Pear Cider and Cigarettes
Robert Valley’s short is the longest animated entry of the contenders and he offers a tale of his best friend Techno. “Techno” was a man who lived life in the fast lane, with booze, women, extreme sports, and eventual tragedy involving motorcycle crashes, drugs, and alcohol. Valley’s short is a fantastic and often engrossing story about living fast and dying young, and how he was pulled in to the downward spiral that was “Techno” and his life. The animation is wildly original and depicts a man who had everything to offer, but never found anything to live for. This would have my vote to take home the Oscar.

One of the most technically advanced shorts featured in the year’s category, this is yet another short about time and family. This time we visit a traveling man who roams the country with his young daughter. Using music to get them through hard times, they live in their car, finding the beauty of life through their love for one another. As she begins getting older and drifting away, she decides to experience life once again with her dad in their beloved car. This short was filmed with a 360 degree capability for those with the capability. Without the function, it’s still a riveting film.
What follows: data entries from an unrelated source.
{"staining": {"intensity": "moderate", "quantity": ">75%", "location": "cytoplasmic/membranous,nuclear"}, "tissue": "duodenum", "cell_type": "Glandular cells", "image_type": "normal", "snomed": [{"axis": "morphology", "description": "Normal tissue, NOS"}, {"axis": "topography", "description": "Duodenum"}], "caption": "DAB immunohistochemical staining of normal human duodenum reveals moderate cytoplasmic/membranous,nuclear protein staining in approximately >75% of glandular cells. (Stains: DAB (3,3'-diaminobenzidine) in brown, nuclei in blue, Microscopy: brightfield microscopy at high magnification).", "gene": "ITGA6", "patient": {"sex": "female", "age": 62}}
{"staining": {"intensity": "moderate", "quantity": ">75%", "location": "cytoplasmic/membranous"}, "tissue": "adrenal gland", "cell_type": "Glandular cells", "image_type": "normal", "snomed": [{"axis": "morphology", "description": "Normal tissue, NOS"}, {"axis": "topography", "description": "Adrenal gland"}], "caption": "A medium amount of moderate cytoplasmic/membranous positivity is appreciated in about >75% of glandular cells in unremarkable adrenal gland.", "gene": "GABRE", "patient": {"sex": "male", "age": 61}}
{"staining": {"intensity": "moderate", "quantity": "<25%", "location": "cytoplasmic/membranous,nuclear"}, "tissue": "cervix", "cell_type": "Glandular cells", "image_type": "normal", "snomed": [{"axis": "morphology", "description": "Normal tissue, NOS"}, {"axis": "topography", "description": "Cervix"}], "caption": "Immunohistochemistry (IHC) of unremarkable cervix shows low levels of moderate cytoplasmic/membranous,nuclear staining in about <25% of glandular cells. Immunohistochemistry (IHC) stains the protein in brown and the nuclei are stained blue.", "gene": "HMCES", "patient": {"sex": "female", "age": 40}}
Sure to win this year, “Piper” is the shorts that played before “Finding Dory” when the movie played in theaters. It doesn’t have much substance, but it does pack amazing animation and a simplistic narrative. “Piper” revolves around a sand piper who is exploring nature and learning to part from his mother. “Piper” is about the wild blue yonder and learning to face the harsh world. It’s going to win, we know it’s going to win, but it’s a very good short just the same.